Note that it says that Chrome will not save said information. It does not (even the "learn more" pages, sorry, I couldn't be bothered to dive deep into the ToS over minor internet discussions) say anywhere that Google will not save said data. It does say that it won't be saved to _your_ Google account but that could mean a lot of things.

Of course, it doesn't mean anything, it is just paranoid thinking. A major multibillion corporation with a business based on tracking and advertising wouldn't simply store your "private" data for any reason, especially when there was no way to find out about it, enforce it not to, and punish it, if it transgressed.

Does it specifically say that although Chrome doesn’t save the information Google is saving it? The distinction between “Chrome won’t save information” and “information won’t be saved” is legally important to Google and intentionally unclear/misleading to the average Chrome user.
One more to add:

> Google

Last I checked, Google was a website.
Google is a company. Their tracking code isn't a website. It doesn't mention to users that that their private browsing mode doesn't actually protect users from their other products.
Yes, because it is not relevant. The website the user is browsing is what decided to put Google Analytics code on their page. It is their responsibility to tell their users that Google will get this data.
I think that would be a disingenuous argument from Google. Google is directly receiving the analytics data and then feeding only a portion of it to the website.
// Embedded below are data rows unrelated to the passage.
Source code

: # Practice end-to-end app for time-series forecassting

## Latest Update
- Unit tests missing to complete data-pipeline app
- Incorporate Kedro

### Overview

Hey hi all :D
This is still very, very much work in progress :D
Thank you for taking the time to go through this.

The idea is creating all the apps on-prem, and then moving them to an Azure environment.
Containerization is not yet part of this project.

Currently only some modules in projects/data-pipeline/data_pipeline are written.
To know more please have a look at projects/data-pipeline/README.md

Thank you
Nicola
They know that users are easily confused and don't fully understand that one Google product doesn't respect another Google product's "privacy" settings. Most of them probably don't even know what Google Analytics is or how Google makes money by tracking them.
There is no 'privacy' setting being flouted, other than one that's been entirely imagined up by commenters here.

In fact, if anything people should be against this kind of interaction between two completely independent arms of Google. Isn't that what the "Break Google Up" crowd wanted?